Auch in unserem Land müssen wir zunächst die Ausgangssituation untersuchen und verstehen. Die Bedeutung des Risikofaktors „Bluthochdruck“ im Speziellen und die Wichtigkeit von Herz-Kreislauf-Erkrankungen als Todesursache Nummer eins sind auch in Österreich unbestritten. Zusätzlich wissen wir aus ganz neuen Untersuchungen in Niederösterreich, Oberösterreich und der Steiermark, dass eine hohe Anzahl an Personen mit Bluthochdruck bislang unentdeckt ist („Dunkelziffer“) und dass nicht einmal die Hälfte der Patienten und Patientinnen mit Bluthochdruck die derzeitigen Zielwerte (< 140/90 mmHg) erreicht. Die Studien, auf denen die US-amerikanische Empfehlung beruht, wurden in den letzten beiden Jahren mehrfach von der Österreichischen Gesellschaft für Hypertensiologie (ÖGH) besprochen und bewertet. Wir, d. h. die ÖGH, haben dabei einen Blutdruckzielwert für die Arzt-Messung von deutlich unter 140 mmHg systolisch (am ehesten zwischen 120 und 130 mmHg)  empfohlen, was gut zu der US-amerikanischen Empfehlung passt. Detaillierte Empfehlungen für unser Land sind gerade in Arbeit.

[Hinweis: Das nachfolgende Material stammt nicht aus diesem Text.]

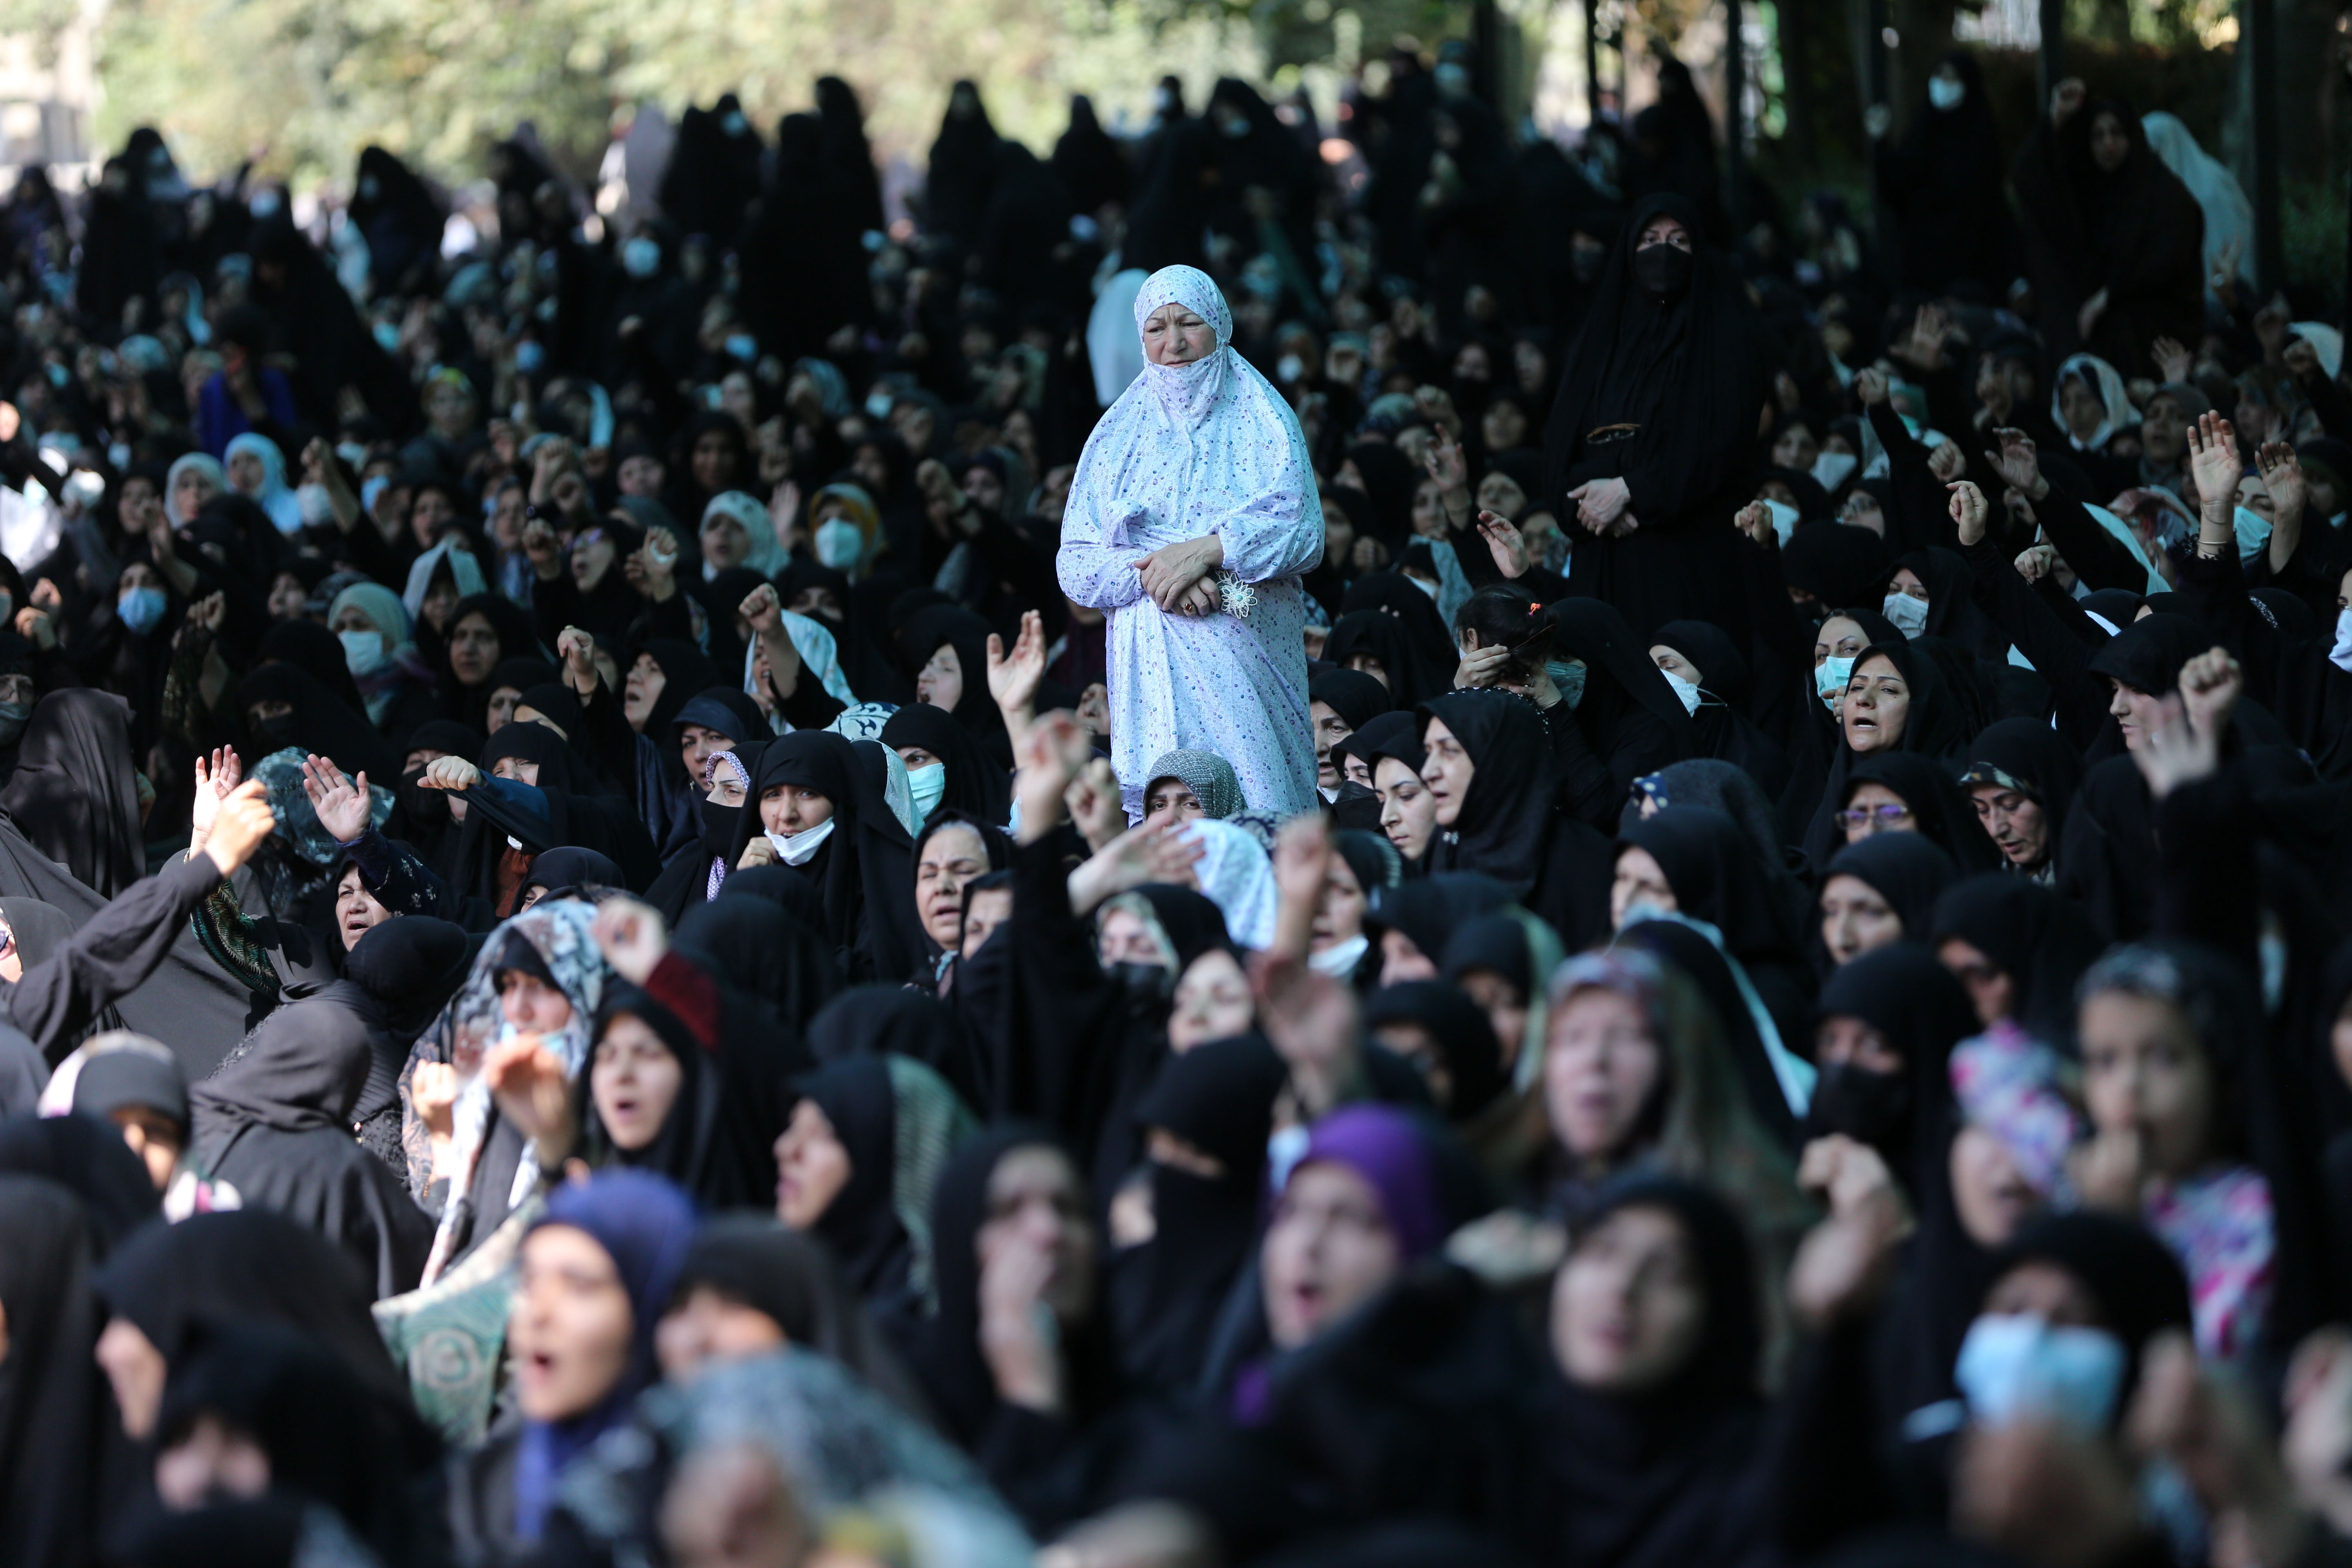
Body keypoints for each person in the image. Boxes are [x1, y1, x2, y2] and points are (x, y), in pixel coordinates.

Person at [1057, 264, 1324, 818]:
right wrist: (1158, 573)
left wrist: (1208, 552)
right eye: (1156, 328)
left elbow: (1303, 535)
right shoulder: (1117, 434)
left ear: (1221, 324)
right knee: (1168, 828)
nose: (1174, 342)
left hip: (1245, 653)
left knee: (1260, 809)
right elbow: (1076, 564)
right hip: (1147, 665)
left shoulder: (1265, 418)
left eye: (1189, 323)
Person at [1542, 194, 1766, 640]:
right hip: (1601, 555)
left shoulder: (1723, 340)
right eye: (1650, 239)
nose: (1664, 251)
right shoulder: (1599, 339)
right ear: (1629, 250)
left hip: (1685, 563)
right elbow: (1561, 442)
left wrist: (1630, 490)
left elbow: (1717, 446)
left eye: (1679, 240)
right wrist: (1596, 502)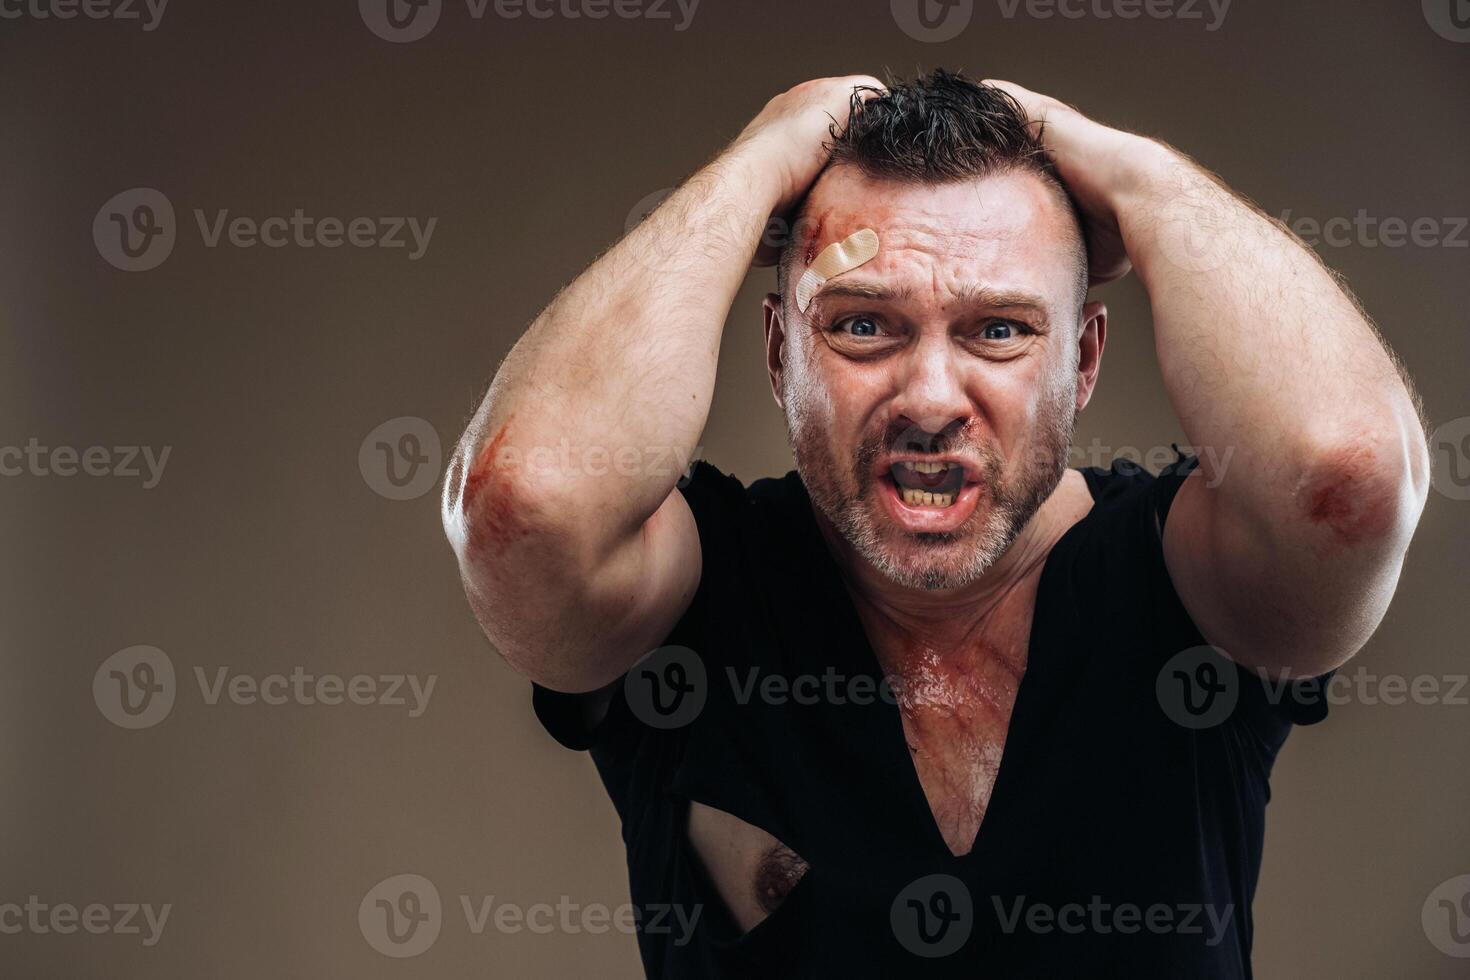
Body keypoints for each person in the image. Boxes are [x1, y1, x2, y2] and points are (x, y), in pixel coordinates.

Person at [440, 70, 1429, 977]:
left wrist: (1137, 176)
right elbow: (523, 505)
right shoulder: (697, 593)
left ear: (1082, 362)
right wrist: (758, 165)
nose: (928, 396)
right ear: (782, 351)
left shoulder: (1190, 589)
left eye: (999, 329)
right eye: (863, 323)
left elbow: (1347, 478)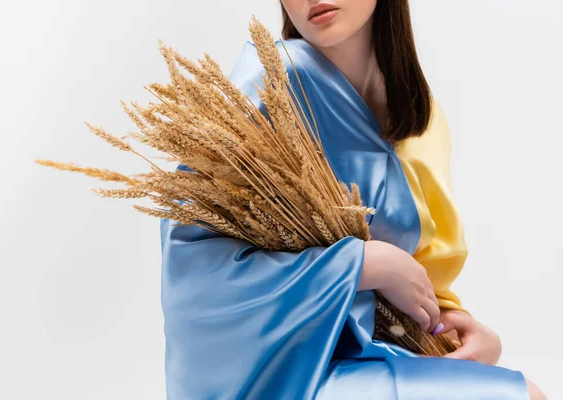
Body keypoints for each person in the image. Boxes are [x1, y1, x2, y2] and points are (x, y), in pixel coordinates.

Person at [159, 1, 547, 398]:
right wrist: (359, 264)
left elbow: (424, 278)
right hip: (287, 374)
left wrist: (458, 327)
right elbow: (193, 275)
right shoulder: (267, 84)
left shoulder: (421, 118)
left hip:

Es wird aber großer Anstrengungen aller Beteiligten (Ärzte und Ärztinnen, Apotheker und Apothekerinnen, Krankenkassen sowie des diplomierten Pflegepersonals), vor allem aber auch der Patienten und Patientinnen bedürfen, um eine spürbare Verbesserung in Österreich zu erreichen.

 

PD Dr. Thomas Weber
Kardiologische Abteilung Klinikum Wels-Grieskirchen, Wels/Österreich
Präsident der Österreichischen Gesellschaft für Hypertensiologie


* Das umfangreiche Dokument fasst in 15 Kapiteln auf mehr als 170 Seiten die neuesten Erkenntnisse zusammen und gibt Handlungsvorschläge.